- [Aufgabe]: Wie lange dauert laut dem vorliegenden Text die Affäre zwischen Katharina Schlüter und Christian Thiede?

- [Vorliegender Text]:

============

Katharina Schlüter (48), bekannt als engagierte und renommierte Fernsehjournalistin, steht als Klägerin vor einem Berliner Landgericht. Sie bezichtigt ihren ehemaligen Geliebten, Dr. Christian Thiede (59), zur Zeit der Tat Vorstandsvorsitzender eines großen Konzerns, der Vergewaltigung.
Beide lernen sich im Rahmen einer von Katharina Schlüter moderierten
TV-Sendung kennen, an der Thiede als Gast teilnimmt. Ca. einen Monat danach nimmt sie seine Einladung zu einem gemeinsamen Mittagessen an, verliebt sich in ihn, und beide beginnen eine 4 Jahre dauernde Affäre, die laut ihrer Aussage immer inniger wird. Ihre nahezu wöchentlichen Zusammenkünfte finden stets in Hotels statt.
Da beide verheiratet sind und Kinder haben, müssen sie ihre Familien laufend belügen. Diese Situation wird für sie zwar immer belastender, sie haben aber nicht den Mut, ihre Ehepartner zu verlassen.
Nach einem wie immer intensiven Beisammensein beenden sie daher ihre Affäre: einvernehmlich, wie Katharina Schlüter sagt, auf seine Initiative hin, wie Christian Thiede später zu Protokoll geben wird.
Obwohl sie sehr unter der Trennung leidet, haben Schlüter und Thiede keinerlei Kontakt mehr, bis es nach 4 Monaten zu einem zufälligen Treffen auf der Straße kommt. Sie geht mit Thiede in seine Wohnung, die alte Anziehung ist sofort wieder da, es kommt zu zunächst einvernehmlichem Geschlechts-verkehr, bei dem sie aktiv mitmacht. Erst nachdem er bereits in sie eingedrungen ist, wird ihr, laut Aussage klar, dass es falsch sei, dass sie nicht noch einmal unter einer erneuten Trennung von ihm so leiden wolle. Sie fordert ihn mehrmals vergeblich auf, aufzuhören, aber erst im Moment der Ejakulation gelingt es ihr, ihn von sich zu stoßen.
Drei Tage später zeigt sie Thiede wegen Vergewaltigung bei der Polizei an.
Während des gesamten Prozesses schweigt Christian Thiede; ganz am Schluss jedoch entschließt er sich überraschend zu einer Aussage, in der
er vor allem den Sex in seiner Wohnung komplett anders schildert.
Und auch von seiner Noch-Ehefrau, mit der er in Scheidung lebt, gibt es eine unerwartete Aussage.
Ergo: Das Gericht muss erneut in die Beweisaufnahme gehen - es ist wieder alles offen.

============

- [Einträge]:
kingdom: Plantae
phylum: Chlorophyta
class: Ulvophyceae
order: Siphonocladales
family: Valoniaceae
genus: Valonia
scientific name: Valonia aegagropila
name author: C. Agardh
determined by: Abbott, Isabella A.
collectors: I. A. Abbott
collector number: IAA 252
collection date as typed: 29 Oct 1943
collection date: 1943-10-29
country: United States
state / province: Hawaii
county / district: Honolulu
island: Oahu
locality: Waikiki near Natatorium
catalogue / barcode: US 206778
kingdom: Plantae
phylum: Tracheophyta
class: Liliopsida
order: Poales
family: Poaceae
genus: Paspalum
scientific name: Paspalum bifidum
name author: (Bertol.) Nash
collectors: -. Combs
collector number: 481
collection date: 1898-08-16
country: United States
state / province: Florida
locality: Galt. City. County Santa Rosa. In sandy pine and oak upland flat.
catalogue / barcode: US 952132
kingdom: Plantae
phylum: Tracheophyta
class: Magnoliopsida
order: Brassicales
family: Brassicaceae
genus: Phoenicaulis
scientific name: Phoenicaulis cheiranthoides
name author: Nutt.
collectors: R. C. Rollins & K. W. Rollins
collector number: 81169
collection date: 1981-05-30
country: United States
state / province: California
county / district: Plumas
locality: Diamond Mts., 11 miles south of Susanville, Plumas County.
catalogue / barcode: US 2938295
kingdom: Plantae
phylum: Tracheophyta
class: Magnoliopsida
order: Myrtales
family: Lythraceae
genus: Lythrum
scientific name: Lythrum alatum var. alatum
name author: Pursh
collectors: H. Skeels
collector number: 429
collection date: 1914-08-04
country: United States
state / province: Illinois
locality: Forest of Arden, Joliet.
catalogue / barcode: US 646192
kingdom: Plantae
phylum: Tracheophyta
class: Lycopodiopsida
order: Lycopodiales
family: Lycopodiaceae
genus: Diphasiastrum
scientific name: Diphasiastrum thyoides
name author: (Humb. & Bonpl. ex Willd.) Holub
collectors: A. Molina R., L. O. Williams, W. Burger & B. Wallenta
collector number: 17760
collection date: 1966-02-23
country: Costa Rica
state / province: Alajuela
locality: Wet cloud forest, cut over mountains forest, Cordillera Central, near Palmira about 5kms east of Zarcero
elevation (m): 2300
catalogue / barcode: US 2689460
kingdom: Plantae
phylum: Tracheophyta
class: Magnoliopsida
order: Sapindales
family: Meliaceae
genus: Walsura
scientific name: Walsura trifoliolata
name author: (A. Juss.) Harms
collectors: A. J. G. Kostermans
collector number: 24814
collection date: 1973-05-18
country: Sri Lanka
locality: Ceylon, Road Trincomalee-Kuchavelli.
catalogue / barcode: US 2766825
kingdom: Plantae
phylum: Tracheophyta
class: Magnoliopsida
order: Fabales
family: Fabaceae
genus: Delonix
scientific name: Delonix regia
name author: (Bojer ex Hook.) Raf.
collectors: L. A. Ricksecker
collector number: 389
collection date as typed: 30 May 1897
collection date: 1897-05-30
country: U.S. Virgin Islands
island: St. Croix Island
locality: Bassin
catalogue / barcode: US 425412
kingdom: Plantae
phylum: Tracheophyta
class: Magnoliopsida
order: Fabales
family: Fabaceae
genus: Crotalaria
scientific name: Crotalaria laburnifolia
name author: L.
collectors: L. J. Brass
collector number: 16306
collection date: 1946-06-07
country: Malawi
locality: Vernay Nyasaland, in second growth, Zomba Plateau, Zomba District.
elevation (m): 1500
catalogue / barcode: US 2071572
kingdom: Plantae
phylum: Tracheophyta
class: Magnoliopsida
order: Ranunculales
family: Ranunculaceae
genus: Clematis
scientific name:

============

- [Antwort]: Die Affäre dauert 4 Jahre.